-- What to work on --
Copy, from the entries below, each line in which the string "Summer" appears.

-- Given entries --
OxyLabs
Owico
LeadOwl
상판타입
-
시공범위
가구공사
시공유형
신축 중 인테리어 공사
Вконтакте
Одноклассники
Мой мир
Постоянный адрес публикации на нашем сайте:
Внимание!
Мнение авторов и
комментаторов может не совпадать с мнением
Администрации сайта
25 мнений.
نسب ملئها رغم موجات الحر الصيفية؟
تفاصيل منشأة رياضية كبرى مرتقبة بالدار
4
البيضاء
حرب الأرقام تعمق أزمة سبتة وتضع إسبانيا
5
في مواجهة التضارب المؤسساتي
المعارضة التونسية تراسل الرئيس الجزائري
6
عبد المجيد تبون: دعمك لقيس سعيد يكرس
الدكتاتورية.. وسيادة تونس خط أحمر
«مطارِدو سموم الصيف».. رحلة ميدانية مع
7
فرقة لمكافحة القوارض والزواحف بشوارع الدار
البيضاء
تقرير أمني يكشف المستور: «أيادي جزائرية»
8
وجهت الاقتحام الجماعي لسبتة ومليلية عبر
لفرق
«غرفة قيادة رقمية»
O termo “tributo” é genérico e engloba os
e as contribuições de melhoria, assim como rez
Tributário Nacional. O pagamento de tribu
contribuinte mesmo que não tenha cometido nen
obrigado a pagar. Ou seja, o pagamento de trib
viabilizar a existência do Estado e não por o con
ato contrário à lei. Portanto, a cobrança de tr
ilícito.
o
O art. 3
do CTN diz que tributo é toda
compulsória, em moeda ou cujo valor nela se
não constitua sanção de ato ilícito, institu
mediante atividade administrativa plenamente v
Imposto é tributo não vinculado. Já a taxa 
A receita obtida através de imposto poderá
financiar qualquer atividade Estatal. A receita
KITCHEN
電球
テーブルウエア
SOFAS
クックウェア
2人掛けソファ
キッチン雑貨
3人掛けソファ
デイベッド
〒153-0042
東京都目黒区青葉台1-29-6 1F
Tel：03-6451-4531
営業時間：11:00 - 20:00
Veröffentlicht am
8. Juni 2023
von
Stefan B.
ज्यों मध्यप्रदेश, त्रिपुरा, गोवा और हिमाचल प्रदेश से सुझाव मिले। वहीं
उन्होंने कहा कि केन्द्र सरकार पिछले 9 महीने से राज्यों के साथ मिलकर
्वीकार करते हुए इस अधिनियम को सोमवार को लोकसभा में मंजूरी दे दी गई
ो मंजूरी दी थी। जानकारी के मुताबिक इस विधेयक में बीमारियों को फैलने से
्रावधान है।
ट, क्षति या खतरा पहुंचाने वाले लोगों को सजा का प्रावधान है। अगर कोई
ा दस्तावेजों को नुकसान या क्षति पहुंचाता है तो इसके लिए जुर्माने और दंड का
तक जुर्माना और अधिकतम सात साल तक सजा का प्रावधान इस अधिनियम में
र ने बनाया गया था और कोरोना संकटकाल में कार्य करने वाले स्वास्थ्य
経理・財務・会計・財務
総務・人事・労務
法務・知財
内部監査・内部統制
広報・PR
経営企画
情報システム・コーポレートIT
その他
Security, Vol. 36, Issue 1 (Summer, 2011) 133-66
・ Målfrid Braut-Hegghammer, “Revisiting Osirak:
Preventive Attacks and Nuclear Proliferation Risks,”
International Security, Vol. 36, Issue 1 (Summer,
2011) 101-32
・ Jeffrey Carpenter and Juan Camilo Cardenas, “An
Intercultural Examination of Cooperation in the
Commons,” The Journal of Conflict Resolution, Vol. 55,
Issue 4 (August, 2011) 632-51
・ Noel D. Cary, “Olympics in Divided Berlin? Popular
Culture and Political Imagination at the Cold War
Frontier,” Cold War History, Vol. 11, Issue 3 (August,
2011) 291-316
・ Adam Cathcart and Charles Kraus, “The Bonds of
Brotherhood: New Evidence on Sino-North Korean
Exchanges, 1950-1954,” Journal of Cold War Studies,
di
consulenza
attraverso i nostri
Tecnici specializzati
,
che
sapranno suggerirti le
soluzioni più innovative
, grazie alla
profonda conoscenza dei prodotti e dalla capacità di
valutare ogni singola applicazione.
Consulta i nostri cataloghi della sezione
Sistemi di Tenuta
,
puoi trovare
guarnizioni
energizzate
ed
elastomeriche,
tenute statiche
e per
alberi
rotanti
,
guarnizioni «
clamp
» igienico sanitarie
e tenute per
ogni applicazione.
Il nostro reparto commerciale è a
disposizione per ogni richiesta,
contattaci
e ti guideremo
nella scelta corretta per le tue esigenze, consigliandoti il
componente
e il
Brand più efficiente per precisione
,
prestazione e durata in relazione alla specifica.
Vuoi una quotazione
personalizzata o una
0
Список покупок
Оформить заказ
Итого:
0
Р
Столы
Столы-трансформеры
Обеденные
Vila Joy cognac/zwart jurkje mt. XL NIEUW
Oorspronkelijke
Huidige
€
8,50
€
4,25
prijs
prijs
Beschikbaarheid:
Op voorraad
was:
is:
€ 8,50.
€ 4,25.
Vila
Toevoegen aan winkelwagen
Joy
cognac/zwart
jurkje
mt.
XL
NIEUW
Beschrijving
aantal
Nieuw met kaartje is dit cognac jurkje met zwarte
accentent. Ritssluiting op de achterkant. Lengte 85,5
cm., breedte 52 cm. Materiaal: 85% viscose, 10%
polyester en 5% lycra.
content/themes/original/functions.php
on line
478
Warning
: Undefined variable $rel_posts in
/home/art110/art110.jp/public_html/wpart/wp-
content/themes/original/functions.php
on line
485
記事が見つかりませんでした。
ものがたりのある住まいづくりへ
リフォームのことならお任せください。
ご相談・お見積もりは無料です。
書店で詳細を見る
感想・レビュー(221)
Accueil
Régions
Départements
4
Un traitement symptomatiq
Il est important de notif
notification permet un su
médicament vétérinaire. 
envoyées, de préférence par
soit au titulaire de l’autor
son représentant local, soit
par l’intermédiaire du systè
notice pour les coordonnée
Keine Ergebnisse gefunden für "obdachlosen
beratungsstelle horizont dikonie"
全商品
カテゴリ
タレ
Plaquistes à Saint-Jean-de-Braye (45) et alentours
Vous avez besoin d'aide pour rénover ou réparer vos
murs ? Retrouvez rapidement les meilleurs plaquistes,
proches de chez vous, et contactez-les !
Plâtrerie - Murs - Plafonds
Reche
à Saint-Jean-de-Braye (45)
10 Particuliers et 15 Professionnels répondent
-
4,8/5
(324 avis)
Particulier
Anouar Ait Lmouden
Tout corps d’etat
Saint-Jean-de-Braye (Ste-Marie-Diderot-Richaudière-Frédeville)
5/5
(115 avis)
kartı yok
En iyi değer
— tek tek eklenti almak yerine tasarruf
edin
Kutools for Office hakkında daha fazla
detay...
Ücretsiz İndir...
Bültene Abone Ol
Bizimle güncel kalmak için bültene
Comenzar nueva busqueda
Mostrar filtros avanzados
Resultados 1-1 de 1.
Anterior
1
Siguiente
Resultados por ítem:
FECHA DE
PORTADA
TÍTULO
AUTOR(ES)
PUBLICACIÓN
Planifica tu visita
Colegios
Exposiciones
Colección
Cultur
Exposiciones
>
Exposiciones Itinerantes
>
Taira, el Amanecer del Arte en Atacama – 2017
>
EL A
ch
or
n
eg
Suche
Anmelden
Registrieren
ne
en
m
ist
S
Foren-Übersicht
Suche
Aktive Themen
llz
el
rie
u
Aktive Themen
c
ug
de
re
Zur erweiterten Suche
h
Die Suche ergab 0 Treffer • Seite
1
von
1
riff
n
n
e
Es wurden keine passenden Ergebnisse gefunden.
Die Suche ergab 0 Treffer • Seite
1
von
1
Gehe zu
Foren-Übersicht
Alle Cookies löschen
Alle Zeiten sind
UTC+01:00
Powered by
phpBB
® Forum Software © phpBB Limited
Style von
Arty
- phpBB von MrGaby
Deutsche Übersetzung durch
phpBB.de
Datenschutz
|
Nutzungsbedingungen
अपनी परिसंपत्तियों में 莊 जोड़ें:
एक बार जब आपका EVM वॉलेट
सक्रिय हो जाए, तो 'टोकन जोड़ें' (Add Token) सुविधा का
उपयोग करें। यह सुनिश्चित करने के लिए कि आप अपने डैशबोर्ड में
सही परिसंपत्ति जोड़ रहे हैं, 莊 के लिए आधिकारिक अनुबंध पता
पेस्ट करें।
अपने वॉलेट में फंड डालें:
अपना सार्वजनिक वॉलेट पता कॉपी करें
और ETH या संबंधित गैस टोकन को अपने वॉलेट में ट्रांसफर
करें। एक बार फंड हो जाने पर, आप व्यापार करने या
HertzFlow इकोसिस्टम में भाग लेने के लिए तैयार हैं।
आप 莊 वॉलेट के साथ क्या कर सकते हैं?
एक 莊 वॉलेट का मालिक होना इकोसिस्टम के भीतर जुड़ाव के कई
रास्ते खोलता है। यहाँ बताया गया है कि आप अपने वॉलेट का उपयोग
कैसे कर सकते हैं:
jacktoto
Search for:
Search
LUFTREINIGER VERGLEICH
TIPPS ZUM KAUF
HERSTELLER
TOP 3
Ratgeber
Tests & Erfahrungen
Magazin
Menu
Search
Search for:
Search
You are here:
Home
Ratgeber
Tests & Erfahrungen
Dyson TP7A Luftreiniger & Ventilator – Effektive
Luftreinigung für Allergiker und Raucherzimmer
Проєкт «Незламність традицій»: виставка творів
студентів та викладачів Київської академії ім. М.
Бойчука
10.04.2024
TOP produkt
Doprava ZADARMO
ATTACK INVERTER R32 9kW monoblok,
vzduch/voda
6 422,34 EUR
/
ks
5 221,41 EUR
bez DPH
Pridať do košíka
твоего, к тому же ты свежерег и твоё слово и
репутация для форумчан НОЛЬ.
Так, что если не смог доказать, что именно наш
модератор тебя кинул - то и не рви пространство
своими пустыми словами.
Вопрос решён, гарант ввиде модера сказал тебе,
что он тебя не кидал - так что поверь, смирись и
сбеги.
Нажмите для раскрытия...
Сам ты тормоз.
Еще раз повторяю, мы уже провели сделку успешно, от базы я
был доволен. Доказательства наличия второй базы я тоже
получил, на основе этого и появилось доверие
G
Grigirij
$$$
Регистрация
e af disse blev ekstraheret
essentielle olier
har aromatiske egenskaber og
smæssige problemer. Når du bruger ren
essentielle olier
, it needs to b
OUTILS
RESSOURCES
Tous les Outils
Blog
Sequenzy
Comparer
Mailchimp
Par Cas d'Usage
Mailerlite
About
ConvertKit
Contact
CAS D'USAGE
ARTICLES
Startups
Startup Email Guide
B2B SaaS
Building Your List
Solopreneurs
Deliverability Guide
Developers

-- Task response --
Security, Vol. 36, Issue 1 (Summer, 2011) 133-66
International Security, Vol. 36, Issue 1 (Summer,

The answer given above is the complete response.